I tried a timed release melatonin (5mg) last night, but I don’t think that did anything.
I also started using nasal strips at night. I can certainly tell it improves my breathing, but I don’t know if it’s helped me or not. I’ve had good nights without it.
I had my first appointment in 3 weeks yesterday with my sleep doc, and I got very conflicting advice. She told me to again, stop logging, but to keep a consistant 4a wake time. That instead of moving to a different bed when I wake to stay in the same bed (which helped on vacation, using pzizz). She really wants me working on sleeping in my bed, and not a couch or guest bed, though I’ve never fallen back asleep in my own bed in quite a while. There’s also conflict with having a beer or not (it was never a sleep aid), whether to alter that behavior or not let insomnia alter my behaviors.
Part of me is wondering if I should just put it all on pause for now, the alarm, light therapy, melatonin, nasal strips. Like I’m putting a lot of effort into something that shouldn’t require none.
Sorry for the wall of text. If you made it this far, thanks for reading.August 14, 2019 at 4:30 pm #31414
Nao – I did CBT-I for 2 months twice and during that time I averaged 2 bad nights and 5 good nights a week. I made good progress with CBT, but always felt that my underlying anxiety was still there. During that time I heard about another therapy called ACT and read The Sleep Book by Dr. Guy Meadows. This therapy goes to the root of insomnia by dealing with the anxiety directly. I switched to ACT and when I finally understood how to do and committed myself fully to it, I recovered amazing in less than two weeks. There are some other people trying it out now on the thread “Support Group for People doing SR.” This therapy might help to reduce your anxiety so that you won’t keep having these relapses.August 18, 2019 at 9:53 pm #31492
Deb – Could you explain in broad strokes, what ACT is about?
From what I gather, I think my sleep doc is about to have me go through that. Last week she told me to stop logging and that we would work on mindfulness this week.

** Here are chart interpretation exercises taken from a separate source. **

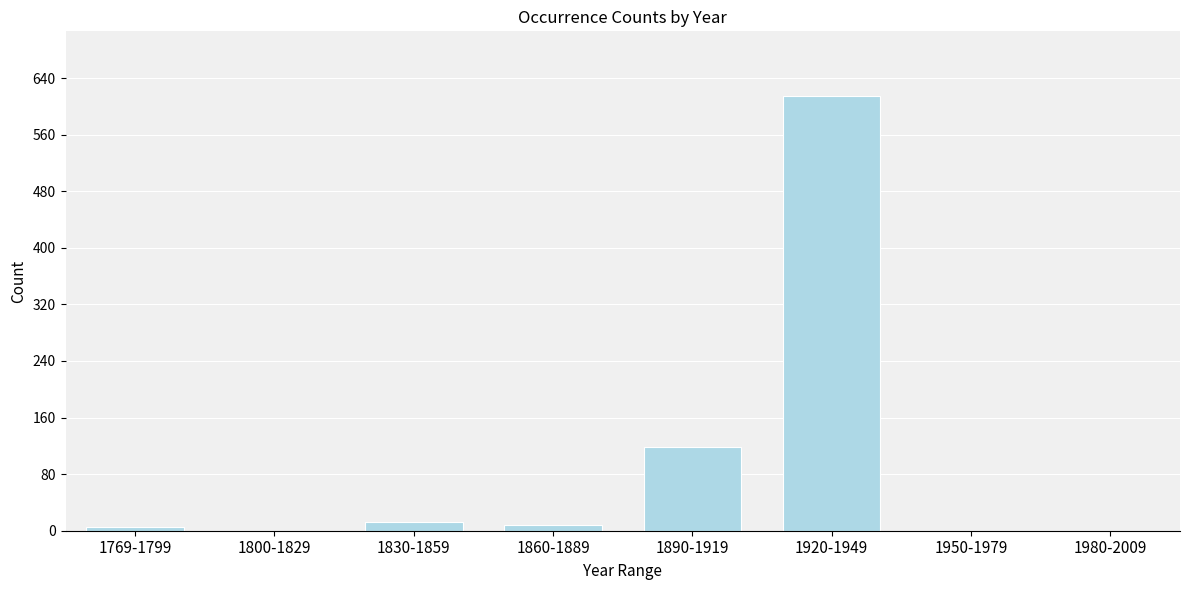

Reading right to left, what are all the values shown in this chart?

1980-2009=0	1950-1979=0	1920-1949=614	1890-1919=118	1860-1889=8	1830-1859=12	1800-1829=0	1769-1799=5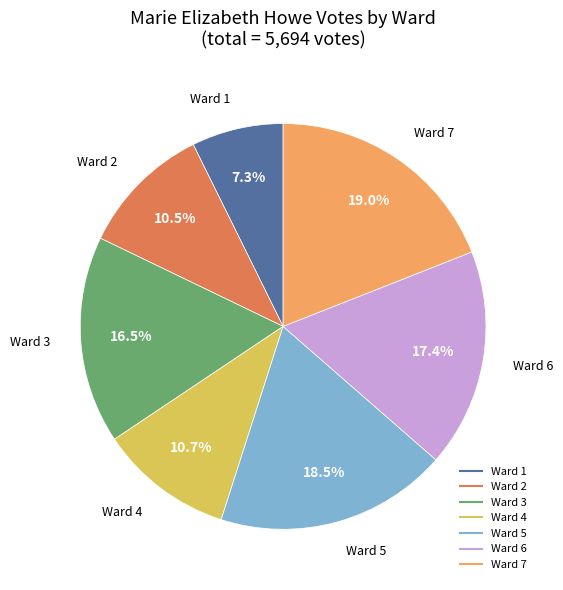

Is there a majority slice in this chart?

No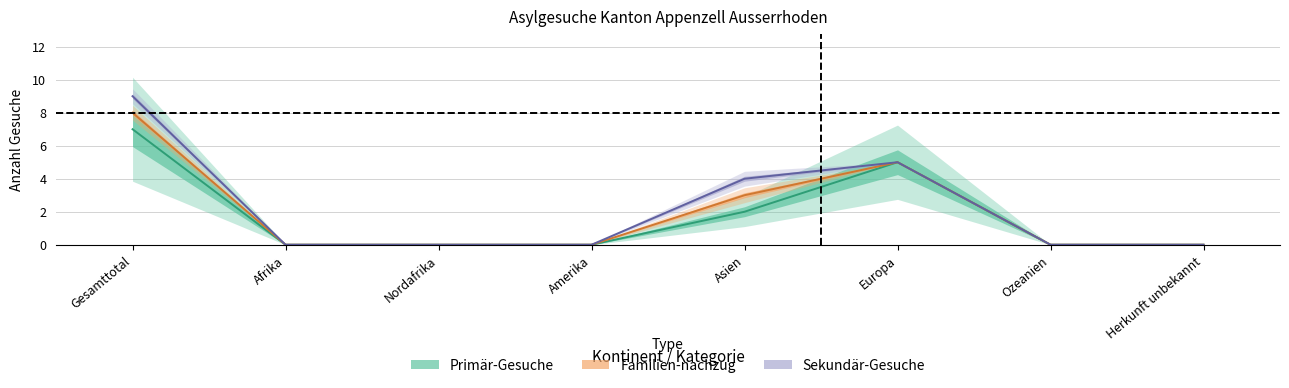

Reading left to right, extract all data points from this chart.

Primaer-Gesuche: Gesamttotal=7	Afrika=0	Nordafrika=0	Amerika=0	Asien=2	Europa=5	Ozeanien=0	Herkunft unbekannt=0
Familien-nachzug: Gesamttotal=8	Afrika=0	Nordafrika=0	Amerika=0	Asien=3	Europa=5	Ozeanien=0	Herkunft unbekannt=0
Sekundaer-Gesuche: Gesamttotal=9	Afrika=0	Nordafrika=0	Amerika=0	Asien=4	Europa=5	Ozeanien=0	Herkunft unbekannt=0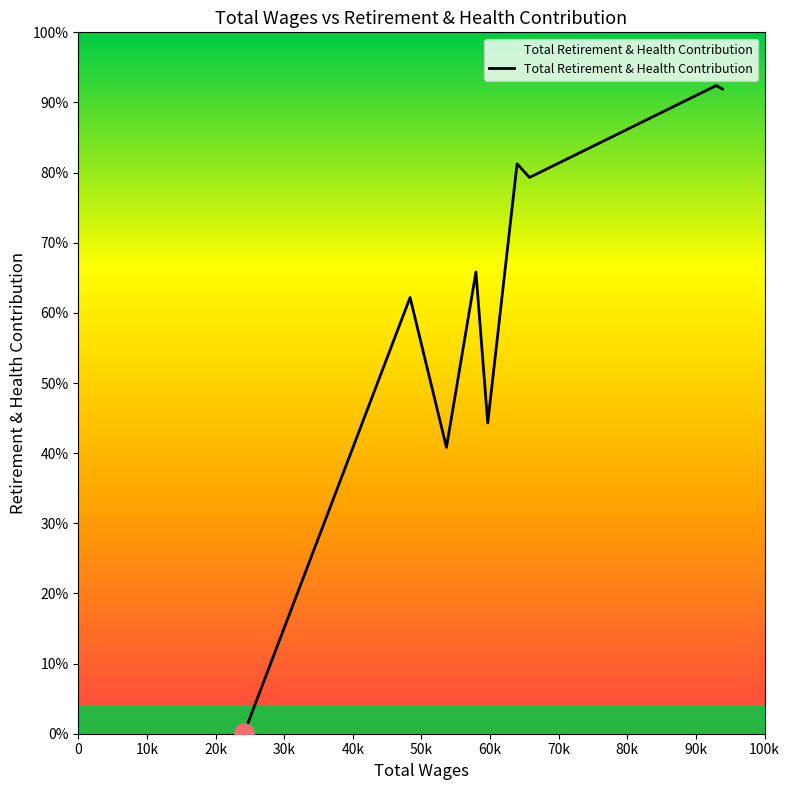

Does the chart display data point markers on the line(s)?

No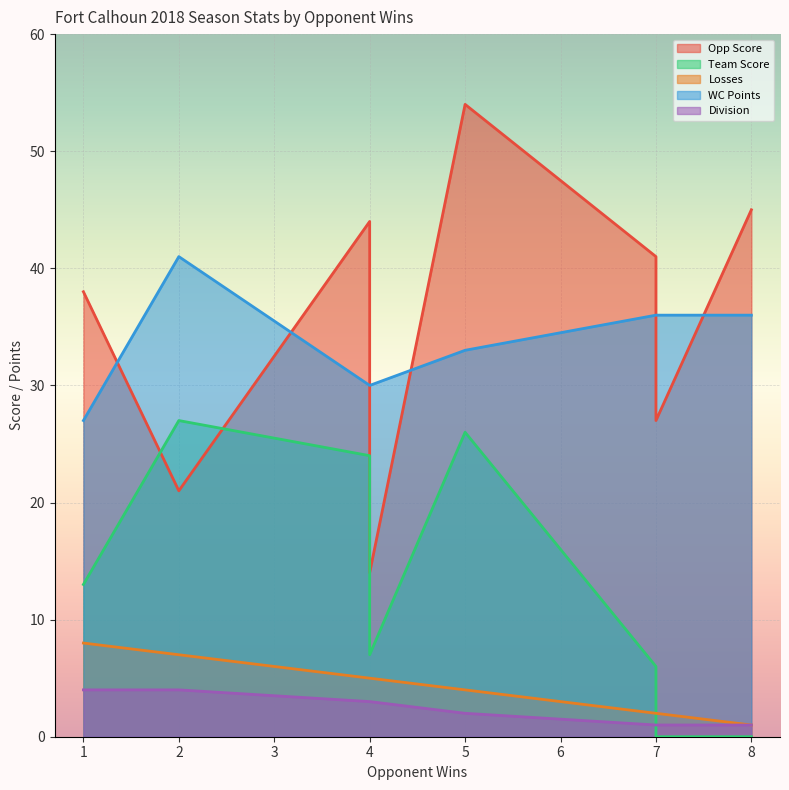

At 2, list the series in order from largest to smallest.

WC Points, Team Score, Opp Score, Losses, Division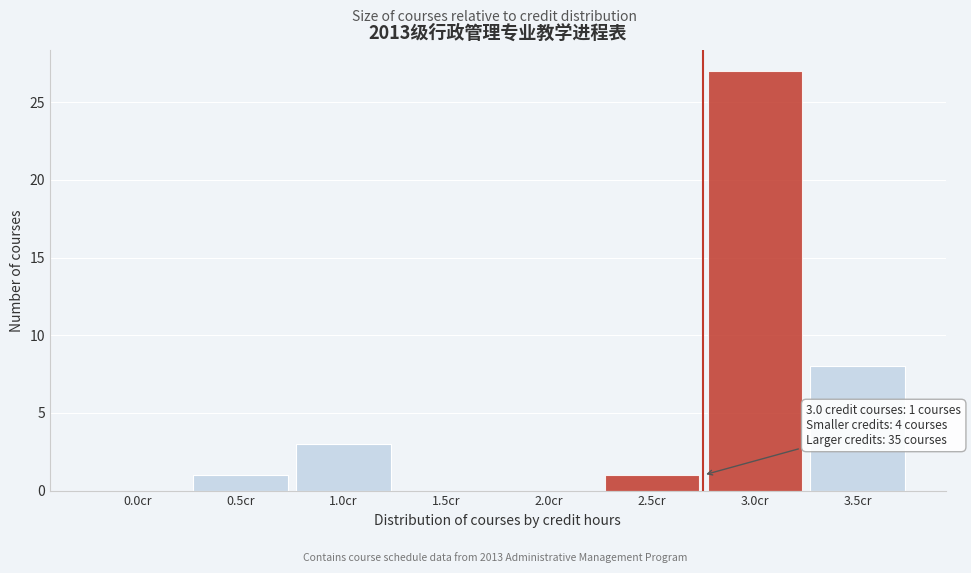

Reading right to left, list all the values displayed in this chart.

3.5cr=8	3.0cr=27	2.5cr=1	2.0cr=0	1.5cr=0	1.0cr=3	0.5cr=1	0.0cr=0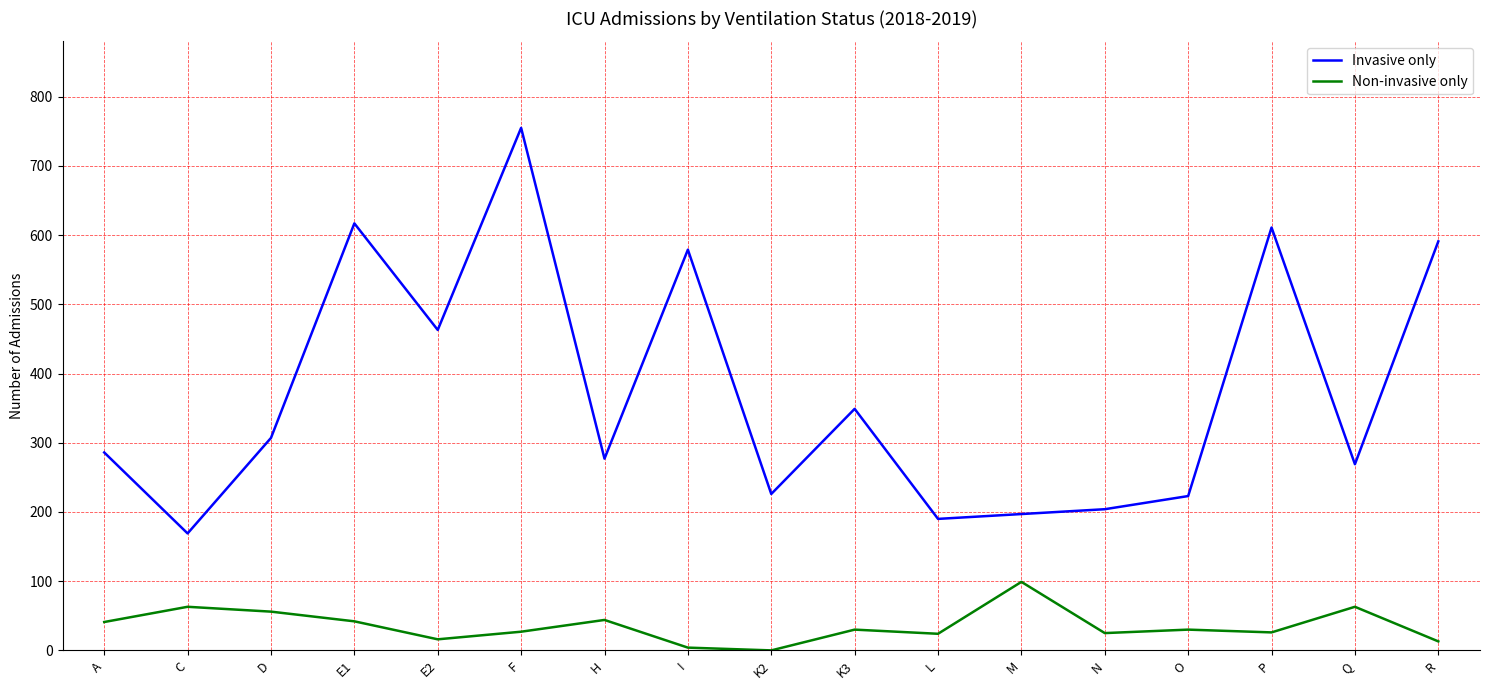

At how many categories does at least one series exceed 660?

1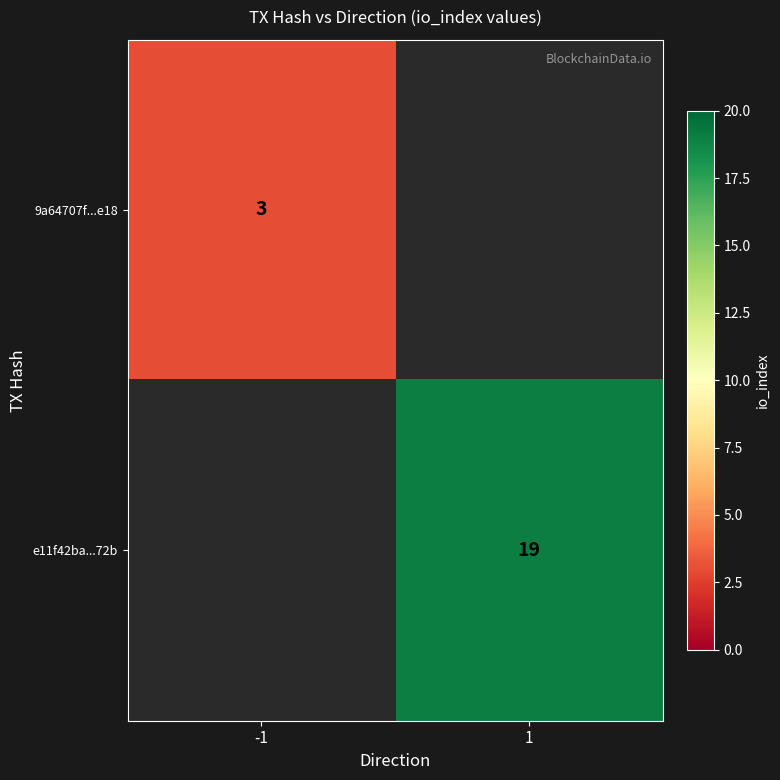

True or false: 9a64707f...e18 has a value of 5 at -1.

False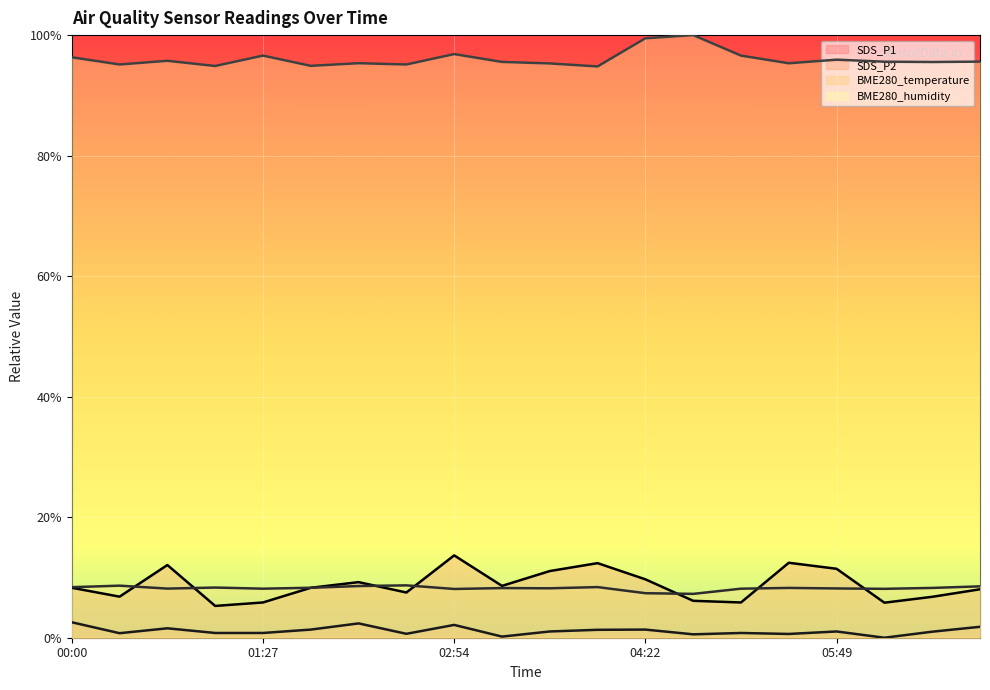

What is the difference between the highest and lowest values at 00:44?

94.2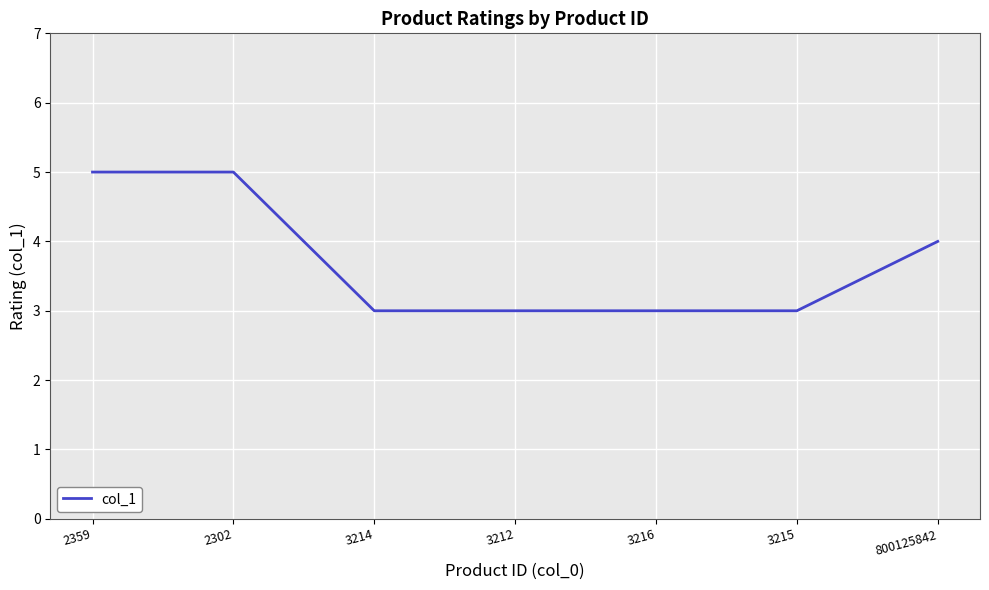

What is the minimum value shown in the chart?

3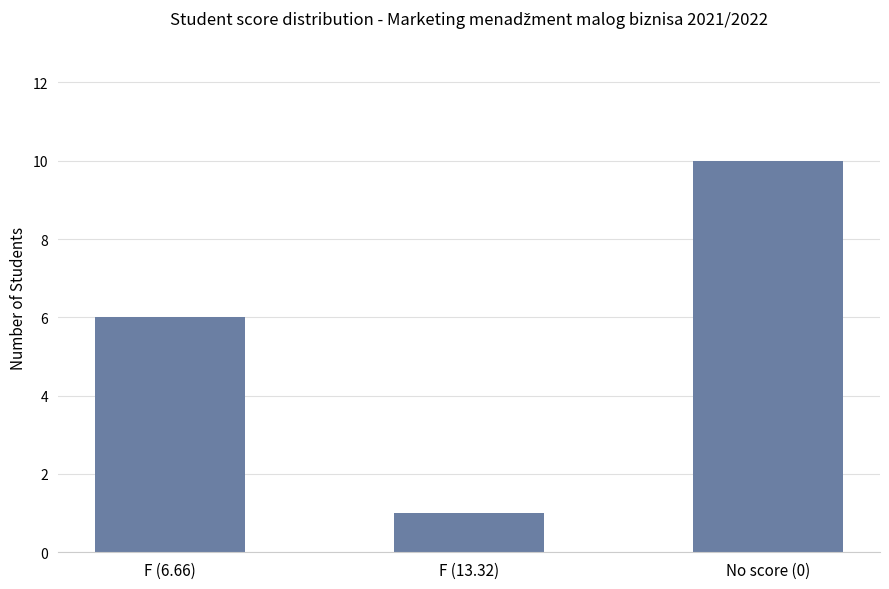

What is the label of the 3rd bar from the right?

F (6.66)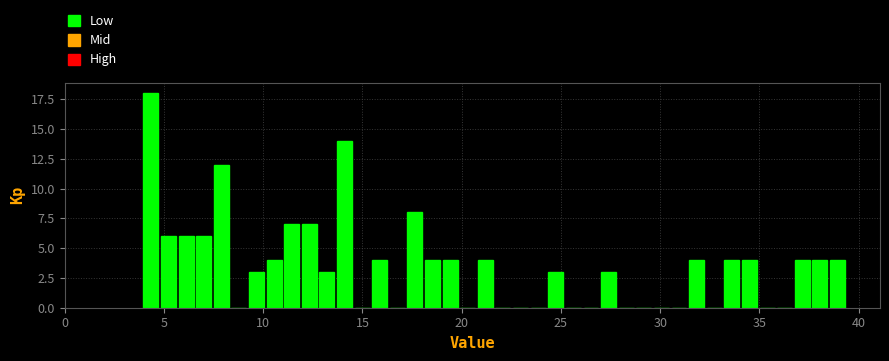

Around what value on the x-axis is the tallest bar? Give the approximate position of its centre, as read against the axis.

4.5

For anyone who read my word wall – I did put everything on pause and my sleep returned to a solid 5-6. I found out I had been waking around 1:30 and struggling for 5 nights straight. So I’m in a better place than I was a week ago.August 18, 2019 at 11:56 pm #31495
In broad strokes ACT works to reduce sleep anxiety so that you learn to relax in bed. You give up “struggling” to fall asleep and learn to accept and make peace with whatever happens using mindfulness and welcoming techniques. As your mind gets out of the way your body takes over and you naturally fall asleep. The best resource on this is The Sleep Book by Dr. Guy Meadows.